Analysis Not long ago the famous Massachusetts startup Terrafugia caused something of a stir by releasing details of a new electric hybrid flying-car design, the TF-X - though the company is now very late in delivering even its less-radical Transition design.

Transition 1.0

We here on the Reg flying-car desk have always liked the idea of the Transition - unlike most personal air vehicle schemes there is nothing wildly ambitious about it and it's easy to imagine it really being built and sold. Also, again very differently from most of its competitors, the Transition has actually had test flights.

Regular readers will no doubt be familiar with the Transition. In essence it's a simple idea: a plane which can fold up its wings and drive safely on roads. It's not meant to take off outside your house and land on your office roof or anything - rather, it would take off and land at normal airstrips just like any other light aircraft. But then, rather than having to be tied down or put into a hangar while its pilot arranged ground transport onwards, it would simply drive out of the airport gate to wherever he or she was going and park just like a car.

It's not a machine for the daily commute, nor is it a flying car for everyone: an expensive and troublesome-to-obtain pilot's licence is required to fly it, albeit a somewhat less onerous sport-pilot ticket as opposed to a normal private pilot qualification.

In the event of bad weather, which generally grounds ordinary private pilots who don't hold expensive professional instrument ratings, the Transition owner would simply drive the whole way on the ground.

It's a car, and it flies - simple.

But not so simple to actually get into production, it turns out. Terrafugia had hoped to be delivering Transitions in 2009, but has yet to ship its first one. A prototype did fly that year, but after tests were completed the Transition design was altered significantly and another prototype took to the air last year. Production had been expected to start shortly thereafter, but in fact it has not - and, perhaps ominously, the company no longer much cares to say when it might.

- Tasks for this exercise -
#1 According to the flying-car article, in what year had Terrafugia hoped to start delivering Transitions?
#2 Carry on writing the Terrafugia flying-car article from the point where its text stops.
The data that comes after this isn't needed.

- Available data -

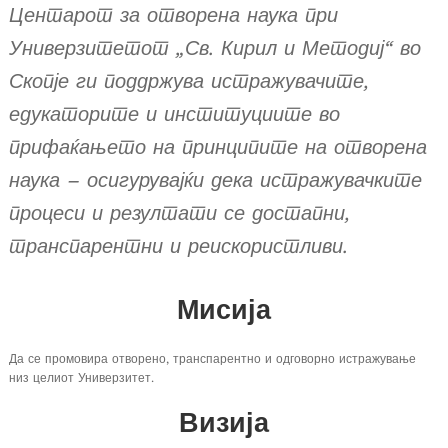
Центарот за отворена наука при
Универзитетот „Св. Кирил и Методиј“ во
Скопје ги поддржува истражувачите,
едукаторите и институциите во
прифаќањето на принципите на отворена
наука – осигурувајќи дека истражувачките
процеси и резултати се достапни,
транспарентни и реискористливи.
Мисија
Да се ​​промовира отворено, транспарентно и одговорно истражување
низ целиот Универзитет.
Визија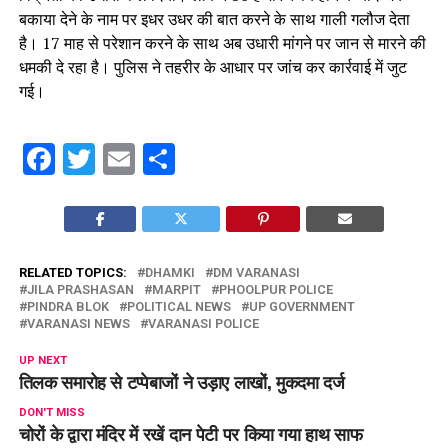
बकाया देने के नाम पर इधर उधर की बात करने के साथ गाली गलौज देता
है। 17 माह से परेशान करने के साथ अब उधारी मांगने पर जान से मारने की
धमकी दे रहा है। पुलिस ने तहरीर के आधार पर जांच कर कार्रवाई में जुट
गई।
Facebook
Twitter
Email
Share
RELATED TOPICS:
DHAMKI
DM VARANASI
JILA PRASHASAN
MARPIT
PHOOLPUR POLICE
PINDRA BLOK
POLITICAL NEWS
UP GOVERNMENT
VARANASI NEWS
VARANASI POLICE
UP NEXT
तिलक समारोह से टप्पेबाजों ने उड़ाए लाखों, मुकदमा दर्ज
DON'T MISS
चोरों के द्वारा मंदिर में रखें दान पेटी पर किया गया हाथ साफ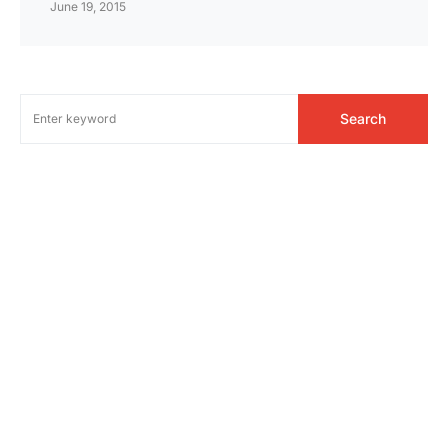
June 19, 2015
Search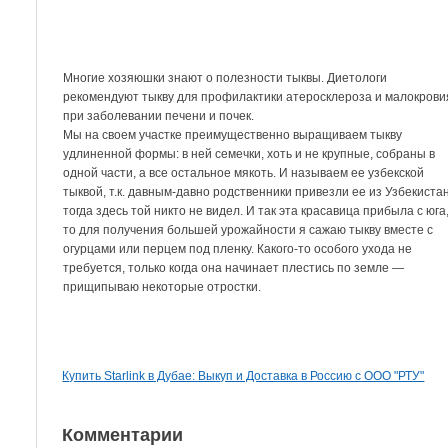
Многие хозяюшки знают о полезности тыквы. Диетологи
рекомендуют тыкву для профилактики атеросклероза и малокрови
при заболевании печени и почек.
Мы на своем участке преимущественно выращиваем тыкву
удлиненной формы: в ней семечки, хоть и не крупные, собраны в
одной части, а все остальное мякоть. И называем ее узбекской
тыквой, т.к. давным-давно родственники привезли ее из Узбекиста
тогда здесь той никто не видел. И так эта красавица прибыла с юга
то для получения большей урожайности я сажаю тыкву вместе с
огурцами или перцем под пленку. Какого-то особого ухода не
требуется, только когда она начинает плестись по земле —
прищипываю некоторые отростки.
Купить Starlink в Дубае: Выкуп и Доставка в Россию с ООО "РТУ"
Комментарии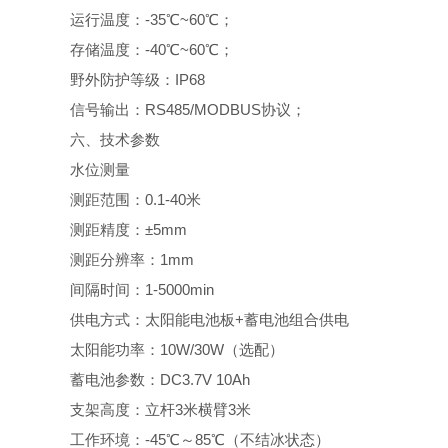
运行温度：-35℃~60℃；
存储温度：-40℃~60℃；
野外防护等级：IP68
信号输出：RS485/MODBUS协议；
六、技术参数
水位测量
测距范围：0.1-40米
测距精度：±5mm
测距分辨率：1mm
间隔时间：1-5000min
供电方式：太阳能电池板+蓄电池组合供电
太阳能功率：10W/30W（选配）
蓄电池参数：DC3.7V 10Ah
支架高度：立杆3米横臂3米
工作环境：-45℃～85℃（不结冰状态）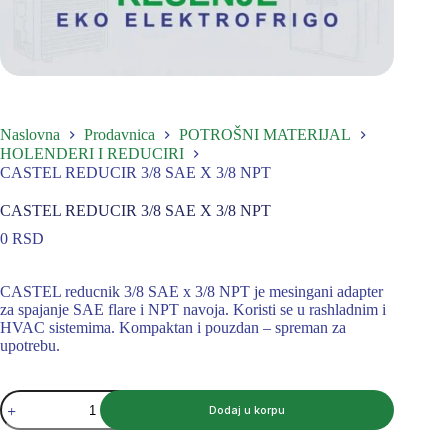
Naslovna
Prodavnica
POTROŠNI MATERIJAL
HOLENDERI I REDUCIRI
CASTEL REDUCIR 3/8 SAE X 3/8 NPT
CASTEL REDUCIR 3/8 SAE X 3/8 NPT
0
RSD
CASTEL reducnik 3/8 SAE x 3/8 NPT je mesingani adapter
za spajanje SAE flare i NPT navoja. Koristi se u rashladnim i
HVAC sistemima. Kompaktan i pouzdan – spreman za
upotrebu.
CASTEL
Dodaj u korpu
REDUCIR
3/8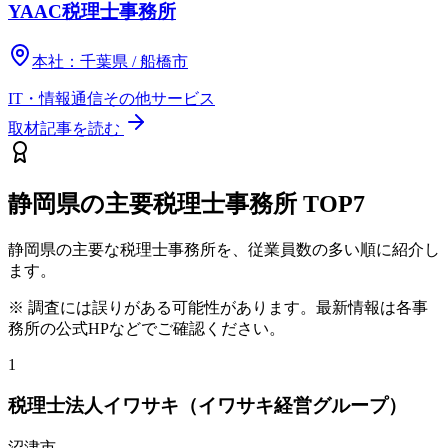
YAAC税理士事務所
本社：
千葉県 / 船橋市
IT・情報通信
その他
サービス
取材記事を読む
静岡県
の主要税理士事務所
TOP7
静岡県
の主要な税理士事務所を、従業員数の多い順に紹介し
ます。
※ 調査には誤りがある可能性があります。最新情報は各事
務所の公式HPなどでご確認ください。
1
税理士法人イワサキ（イワサキ経営グループ）
沼津市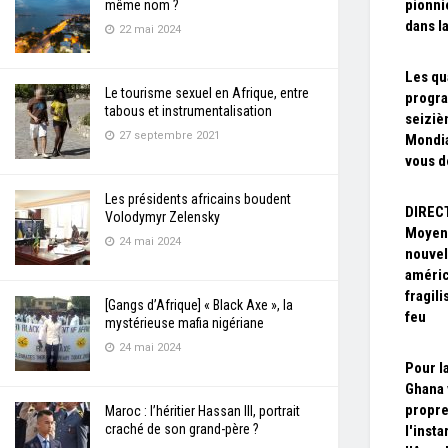
pionnie
même nom ?
dans l
22 mai 2024
Les qua
Le tourisme sexuel en Afrique, entre
progr
tabous et instrumentalisation
seiziè
27 septembre 2021
Mondia
vous d
Les présidents africains boudent
DIRECT
Volodymyr Zelensky
Moyen-
24 mai 2024
nouvel
améric
fragil
[Gangs d’Afrique] « Black Axe », la
feu
mystérieuse mafia nigériane
24 mai 2024
Pour l
Ghana 
propre
Maroc : l’héritier Hassan III, portrait
craché de son grand-père ?
l'insta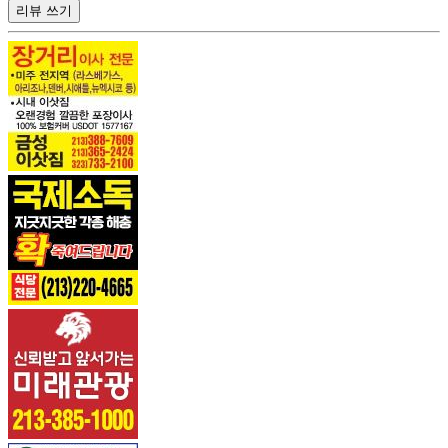
리뷰 쓰기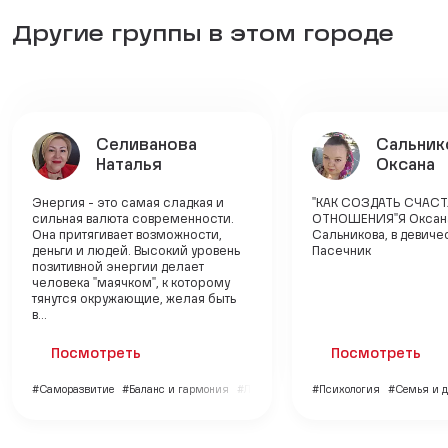
Другие группы в этом городе
Селиванова
Сальник
Наталья
Оксана
Энергия - это самая сладкая и
‎"КАК СОЗДАТЬ СЧАС
сильная валюта современности.
ОТНОШЕНИЯ"‎Я Оксан
Она притягивает возможности,
Сальникова, в девиче
деньги и людей. Высокий уровень
Пасечник
позитивной энергии делает
человека "маячком", к которому
тянутся окружающие, желая быть
в...
Посмотреть
Посмотреть
#Саморазвитие
#Баланс и гармония
#Личный бренд
#Психология
#Семья и д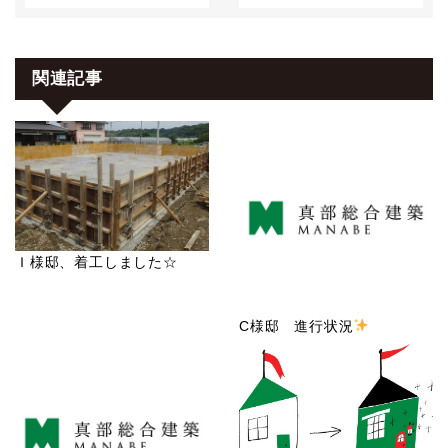
関連記事
Ｉ様邸、着工しました☆
C様邸 進行状況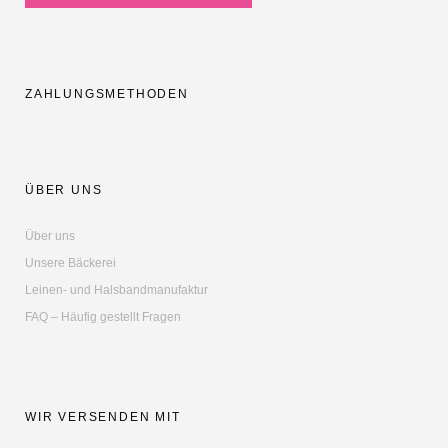
ZAHLUNGSMETHODEN
ÜBER UNS
Über uns
Unsere Bäckerei
Leinen- und Halsbandmanufaktur
FAQ – Häufig gestellt Fragen
WIR VERSENDEN MIT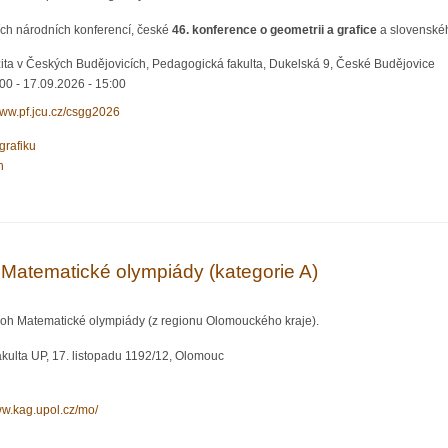
ích národních konferencí, české
46. konference o geometrii a grafice
a slovensk
ita v Českých Budějovicích, Pedagogická fakulta, Dukelská 9, České Budějovice
:00
-
17.09.2026 - 15:00
www.pf.jcu.cz/csgg2026
grafiku
h
erence o geometrii a grafice
e Matematické olympiády (kategorie A)
loh Matematické olympiády (z regionu Olomouckého kraje).
kulta UP, 17. listopadu 1192/12, Olomouc
ww.kag.upol.cz/mo/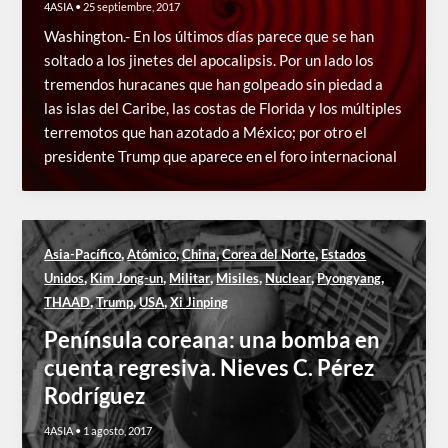
4ASIA
•
25 septiembre, 2017
Washington.- En los últimos días parece que se han
soltado a los jinetes del apocalipsis. Por un lado los
tremendos huracanes que han golpeado sin piedad a
las islas del Caribe, las costas de Florida y los múltiples
terremotos que han azotado a México; por otro el
presidente Trump que aparece en el foro internacional
,
,
,
,
Asia-Pacífico
Atómico
China
Corea del Norte
Estados
,
,
,
,
,
,
Unidos
Kim Jong-un
Militar
Misiles
Nuclear
Pyongyang
,
,
,
THAAD
Trump
USA
Xi Jinping
Península coreana: una bomba en
cuenta regresiva. Nieves C. Pérez
Rodríguez
4ASIA
•
1 agosto, 2017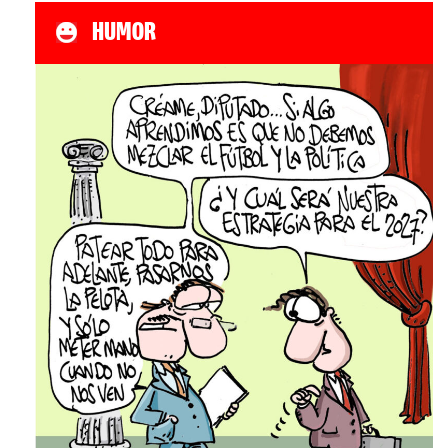
HUMOR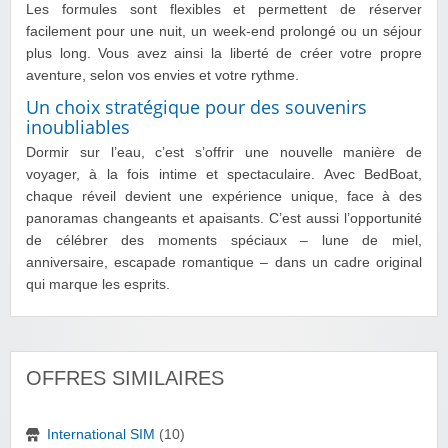
Les formules sont flexibles et permettent de réserver
facilement pour une nuit, un week-end prolongé ou un séjour
plus long. Vous avez ainsi la liberté de créer votre propre
aventure, selon vos envies et votre rythme.
Un choix stratégique pour des souvenirs
inoubliables
Dormir sur l’eau, c’est s’offrir une nouvelle manière de
voyager, à la fois intime et spectaculaire. Avec BedBoat,
chaque réveil devient une expérience unique, face à des
panoramas changeants et apaisants. C’est aussi l’opportunité
de célébrer des moments spéciaux – lune de miel,
anniversaire, escapade romantique – dans un cadre original
qui marque les esprits.
OFFRES SIMILAIRES
International SIM
(10)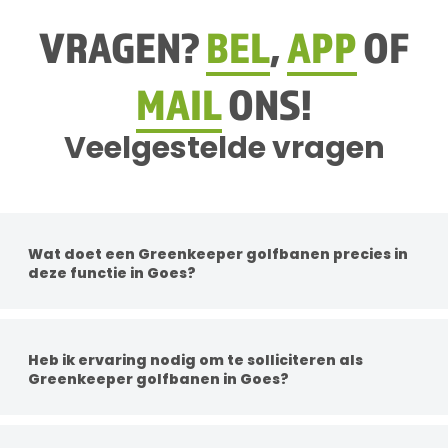
VRAGEN?
BEL
,
APP
OF
MAIL
ONS!
Veelgestelde vragen
Wat doet een Greenkeeper golfbanen precies in
deze functie in Goes?
Per functie zijn de werkzaamheden anders. Je
werkzaamheden kunnen bestaan uit groenonderhoud,
boomonderhoud, gras maaien met machines, aanleg van
Heb ik ervaring nodig om te solliciteren als
groenprojecten en het adviseren van klanten over
Greenkeeper golfbanen in Goes?
beplanting en verzorging.
Een diploma is geen vereiste, maar ervaring in het groen is
wel handig. Dit kan professioneel zijn of hobbymatig. Kennis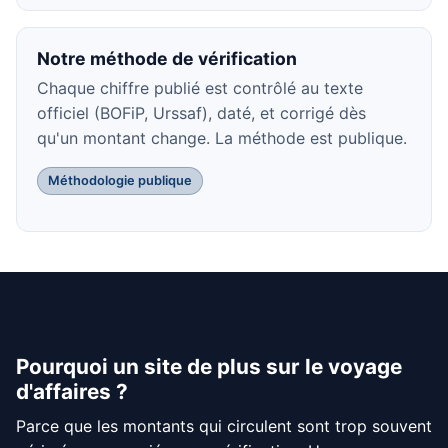
Notre méthode de vérification
Chaque chiffre publié est contrôlé au texte
officiel (BOFiP, Urssaf), daté, et corrigé dès
qu'un montant change. La méthode est publique.
Méthodologie publique
Pourquoi un site de plus sur le voyage
d'affaires ?
Parce que les montants qui circulent sont trop souvent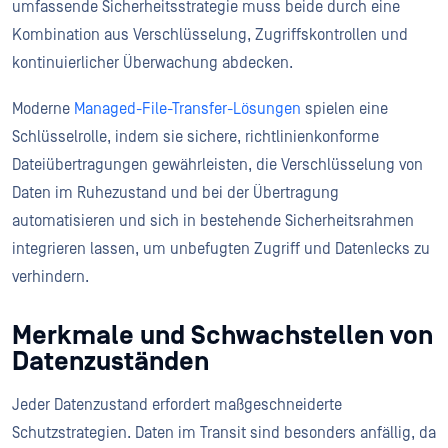
umfassende Sicherheitsstrategie muss beide durch eine
Kombination aus Verschlüsselung, Zugriffskontrollen und
kontinuierlicher Überwachung abdecken.
Moderne
Managed-File-Transfer-Lösungen
spielen eine
Schlüsselrolle, indem sie sichere, richtlinienkonforme
Dateiübertragungen gewährleisten, die Verschlüsselung von
Daten im Ruhezustand und bei der Übertragung
automatisieren und sich in bestehende Sicherheitsrahmen
integrieren lassen, um unbefugten Zugriff und Datenlecks zu
verhindern.
Merkmale und Schwachstellen von
Datenzuständen
Jeder Datenzustand erfordert maßgeschneiderte
Schutzstrategien. Daten im Transit sind besonders anfällig, da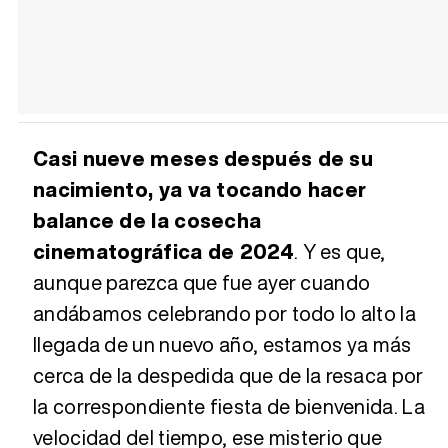
Casi nueve meses después de su
nacimiento, ya va tocando hacer
balance de la cosecha
cinematográfica de 2024
. Y es que,
aunque parezca que fue ayer cuando
andábamos celebrando por todo lo alto la
llegada de un nuevo año, estamos ya más
cerca de la despedida que de la resaca por
la correspondiente fiesta de bienvenida. La
velocidad del tiempo, ese misterio que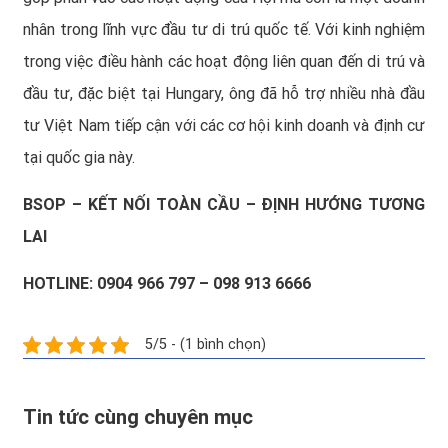
nhân trong lĩnh vực đầu tư di trú quốc tế. Với kinh nghiệm
trong việc điều hành các hoạt động liên quan đến di trú và
đầu tư, đặc biệt tại Hungary, ông đã hỗ trợ nhiều nhà đầu
tư Việt Nam tiếp cận với các cơ hội kinh doanh và định cư
tại quốc gia này.
BSOP – KẾT NỐI TOÀN CẦU – ĐỊNH HƯỚNG TƯƠNG
LAI
HOTLINE: 0904 966 797 – 098 913 6666
5/5 - (1 bình chọn)
Tin tức cùng chuyên mục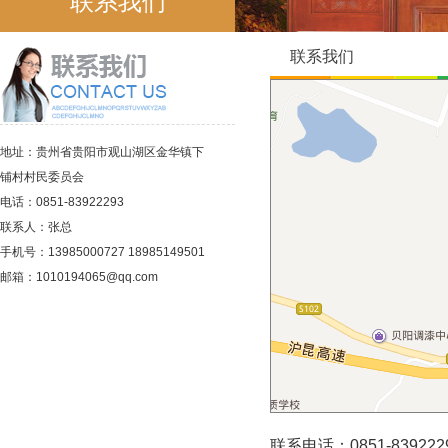
联系我们
联系我们
地址：贵州省贵阳市观山湖区金华镇下
铺村村民委员会
电话：0851-83922293
联系人：张总
手机号：13985000727 18985149501
邮箱：1010194065@qq.com
联系电话：0851-839222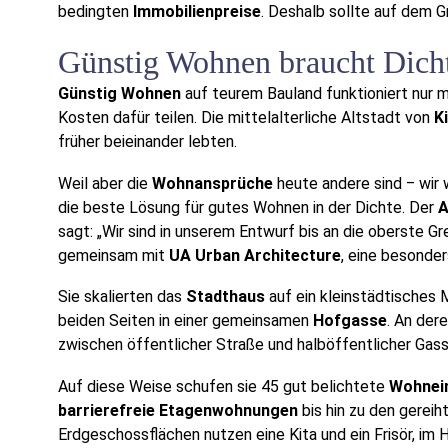
bedingten
Immobilienpreise
. Deshalb sollte auf dem 
Günstig Wohnen braucht Dich
Günstig Wohnen
auf teurem Bauland funktioniert nur 
Kosten dafür teilen. Die mittelalterliche Altstadt von
K
früher beieinander lebten.
Weil aber die
Wohnansprüche
heute andere sind ‒ wir 
die beste Lösung für gutes Wohnen in der Dichte. Der
A
sagt: „Wir sind in unserem Entwurf bis an die oberste
gemeinsam mit
UA Urban Architecture
, eine besonde
Sie skalierten das
Stadthaus
auf ein kleinstädtisches 
beiden Seiten in einer gemeinsamen
Hofgasse
. An der
zwischen öffentlicher Straße und halböffentlicher Gas
Auf diese Weise schufen sie 45 gut belichtete
Wohnei
barrierefreie Etagenwohnungen
bis hin zu den gerei
Erdgeschossflächen nutzen eine Kita und ein Frisör, im H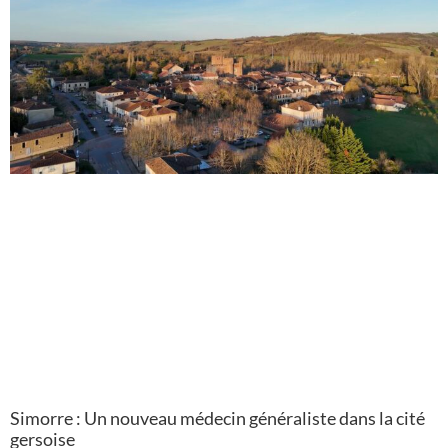
Simorre : Un nouveau médecin généraliste dans la cité
gersoise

- Answers by task -
#1 2009.

#2
Against that sort of background, it seemed more than a bit worrying when Terrafugia splashed new CGI video and press releases this week which said nothing about the Transition - but instead outlined radical plans for a full-on Jetsons style flying car. The TF-X, expected in "eight to twelve years" has everything that the Transition doesn't. It's quiet - perhaps quiet enough to operate in urban areas. It can take off and land vertically. Anyone can fly it, as it doesn't need piloting as such: you simply tell it where to fly to and it does the rest.

That's a car which could potentially set down on the office roof - or in the parking lot anyway - having lifted off from the owner's driveway. And in true tech-trendy style it uses a partly electric, hybrid propulsion system, fashionably including the ability to plug in to a power outlet for recharge.

All in all, then, the TF-X is a lot less intuitively plausible than the Transition - and given Terrafugia's tight-lipped stance on the Transition, and its keenness to speak of the TF-X, it was possible to suppose that the company had gone the way of too many other flying-car inventors - long on vapourware and CGI, and short on actual working hardware.

So we got in touch with the people at Terrafugia and asked a few questions.

Firstly, we wanted to know what's going on with the Transition - the flying car that might actually get delivered in the near future. Terrafugia spokespersons confirmed what we had suspected: that another redesign has been found necessary following the most recent set of flight and ground tests. Another prototype will appear once this has been done, which will then be tested in its turn - and if all goes well, production and deliveries will commence at last. And this process will take a couple of years at least, as it did last time.

In the company's own words:

We want to assure the public that bringing Transition to market remains our top priority in the near term ...

Transition 2.0 ... what will 3.0 look like?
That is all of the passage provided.